Одна из пятниц в феврале обведена красным кружком, сверху подписано: «Цель: встреча с "Селеритас"». Даже я знаю про «Селеритас», это одна из самых могущественных венчурных компаний в Кремниевой долине.
– Думаете, «Селеритас» это нужно? – выпаливаю я, даже не посмотрев на другие даты, отмеченные на календаре.
– Думаем, да, – улыбается Эвелин. – Они – наша первоочередная цель, если говорить о финансировании твоего проекта. Нам понадобится несколько месяцев на усовершенствование «ПАКС», прежде чем обратиться к ним. Мы должны доказать, что твое приложение будет иметь огромное влияние на людей и изменит жизнь общества.
Изменит жизнь общества? Я хлопаю глазами и молча разеваю рот, как рыба, выброшенная из воды. Я не планировала менять мир; просто хотела закончить школу. Но если бы я могла… если бы придуманная мной игрушка действительно обладала таким мощным потенциалом…
– И вот как мы это сделаем. – Эвелин придвигается к экрану и наводит неизвестно откуда взявшуюся лазерную указку на дату, до которой остается меньше недели. Около нее написано: «Ввод категории "Пара"».
Я вспоминаю, что сказала Марен, когда мы ехали в моем пикапе всего три дня назад. «Доведи до ума часть про партнера, тогда снова обсудим этот вопрос».

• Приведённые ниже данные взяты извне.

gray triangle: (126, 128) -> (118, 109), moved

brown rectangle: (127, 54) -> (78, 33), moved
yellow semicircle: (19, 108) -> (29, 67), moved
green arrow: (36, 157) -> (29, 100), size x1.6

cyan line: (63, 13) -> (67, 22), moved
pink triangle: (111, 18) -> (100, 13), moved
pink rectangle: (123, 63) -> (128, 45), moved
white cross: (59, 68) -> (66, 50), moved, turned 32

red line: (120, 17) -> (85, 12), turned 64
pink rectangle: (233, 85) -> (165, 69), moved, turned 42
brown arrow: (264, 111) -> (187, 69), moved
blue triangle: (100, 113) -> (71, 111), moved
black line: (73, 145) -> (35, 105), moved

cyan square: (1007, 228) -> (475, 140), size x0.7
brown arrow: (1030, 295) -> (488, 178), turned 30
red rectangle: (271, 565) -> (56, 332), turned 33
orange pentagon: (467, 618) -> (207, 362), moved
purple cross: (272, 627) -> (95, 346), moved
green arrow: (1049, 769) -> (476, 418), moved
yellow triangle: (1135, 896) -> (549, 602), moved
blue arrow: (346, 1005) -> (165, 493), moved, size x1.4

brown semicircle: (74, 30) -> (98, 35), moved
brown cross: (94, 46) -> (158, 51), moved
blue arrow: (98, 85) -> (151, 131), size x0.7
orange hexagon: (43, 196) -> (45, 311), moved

– Чтобы зацепить «Селеритас», нам необходимо ввести в игру подбор пары. – Эвелин серьезно и твердо смотрит на меня. – Будущее – именно у этой категории.
– Сделаем входной возраст восемнадцать лет, – вставляет еще какая-то женщина, и я поворачиваюсь к ней. – Пусть пользователи сами устанавливают возрастные границы поиска, а по результатам введенных параметров можно будет выбрать самого подходящего партнера.

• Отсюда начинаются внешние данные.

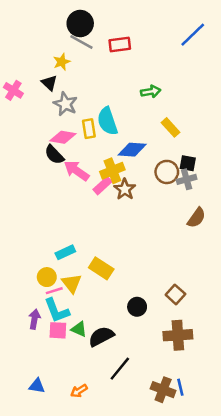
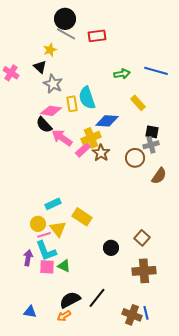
blue line: (193, 35) -> (156, 71), moved, turned 60
brown circle: (167, 172) -> (135, 158), moved
black semicircle: (101, 336) -> (70, 300), moved

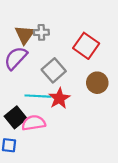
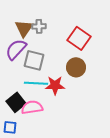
gray square: (54, 70) -> (34, 60), moved, turned -35
brown circle: (97, 83) -> (76, 67), moved
red star: (59, 98) -> (55, 85), turned 30

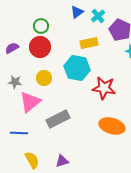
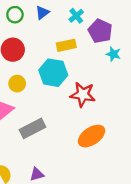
blue triangle: (77, 12) -> (42, 12), moved
green circle: (41, 26) -> (15, 15), moved
orange ellipse: (112, 126) -> (91, 136), turned -50

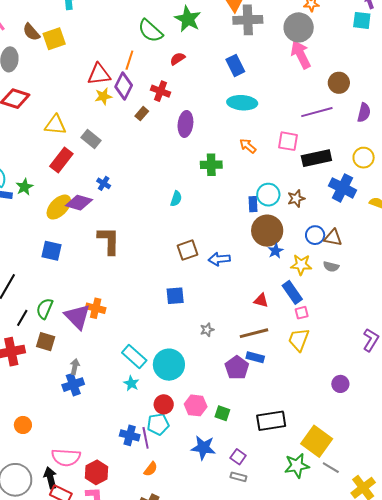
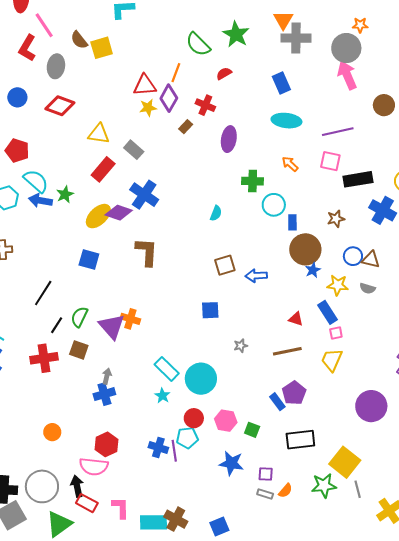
purple line: (317, 112) -> (338, 132), moved
blue cross: (104, 183) -> (144, 195), size x2.0
cyan circle: (268, 195) -> (274, 205), moved
blue rectangle: (255, 357) -> (277, 402), moved, turned 36
purple pentagon: (237, 368) -> (294, 393), moved
purple circle: (340, 384) -> (371, 406), size x1.8
purple square: (238, 457) -> (266, 474), turned -35
gray line: (331, 468) -> (358, 489), turned 42
orange semicircle: (151, 469) -> (285, 491), moved
red hexagon: (96, 472) -> (106, 444), moved

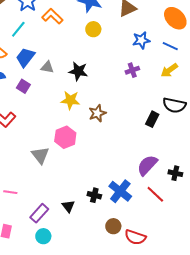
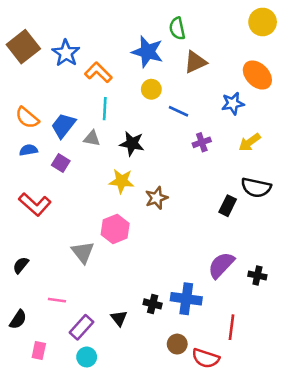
cyan line: (18, 29) -> (105, 109), moved, turned -36
blue star: (141, 40) -> (233, 103), moved
blue line: (170, 46) -> (178, 111), moved
blue cross: (120, 191) -> (186, 299), turned -30
pink line: (10, 192) -> (57, 300), moved
red line: (155, 194) -> (232, 327), moved, turned 54

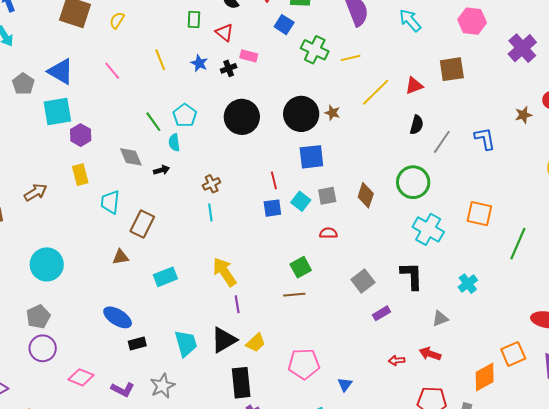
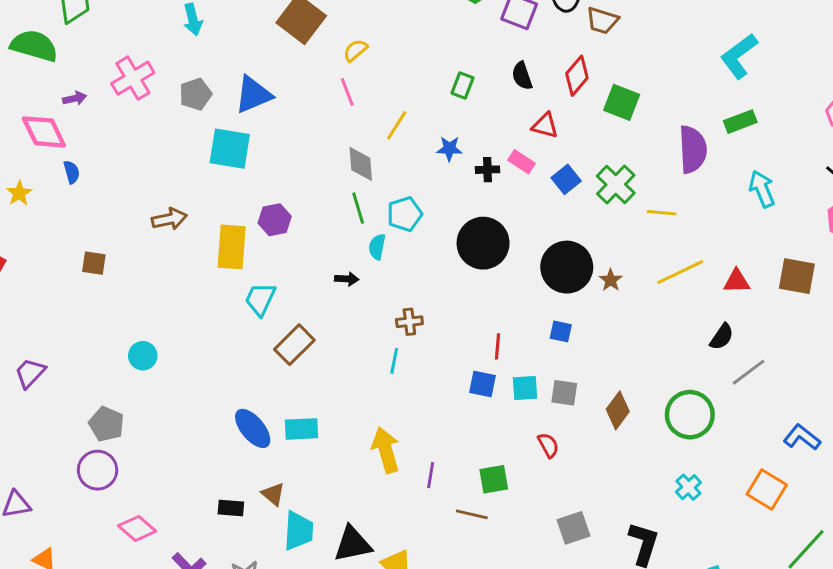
blue square: (284, 25) -> (566, 179), moved
red triangle: (225, 33) -> (545, 126), moved, turned -42
yellow line: (160, 60) -> (397, 125), turned 35
blue star: (199, 63) -> (449, 149), turned 30
blue triangle: (61, 71) -> (253, 95), turned 48
pink line: (112, 71) -> (347, 92), moved
purple hexagon: (81, 135) -> (275, 220), moved
blue L-shape: (485, 139) -> (802, 437), moved, turned -60
gray diamond: (131, 157) -> (361, 164), moved
blue square: (311, 157) -> (561, 331), size x0.6
yellow rectangle: (80, 175) -> (232, 247), size x1.4
brown arrow: (36, 192) -> (169, 219), moved
cyan square: (301, 201) -> (525, 388), turned 30
cyan cross: (428, 229) -> (688, 487), size x0.6
red semicircle: (328, 233) -> (548, 445), turned 42
brown triangle: (121, 257) -> (273, 494), moved, turned 30
cyan circle: (47, 264) -> (143, 356), size x0.6
purple line: (237, 304) -> (431, 475), moved
gray pentagon: (38, 317) -> (106, 424), turned 30
blue ellipse: (118, 317) -> (253, 428), moved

– Там уже все готово. – Мое сердце бешено колотится о грудную клетку, но я вдруг понимаю, что уже не боюсь, просто безумно взволнована. – Я написала алгоритм составления пар по результатам анкетирования. У меня все есть, не хватало только…
– Необходимого количества людей, из которых можно составлять пары, – договаривает за меня Эвелин. – Теперь, когда приложение загрузили более миллиона человек, это количество есть, Роуз. Нужно доказать, что «ПАКС» работает, что он действительно найдет пользователю партнера, в которого ему предопределено влюбиться.
– Я составляла вопросы вместе с ученым-бихевиористом, – поясняю я, оглядывая всех сидящих за столом. – Но это делалось для школьного проекта. Не знаю, сможет ли программа составить стопроцентно точное предсказание для каждого пользователя. Не уверена, что результат будет безошибочным.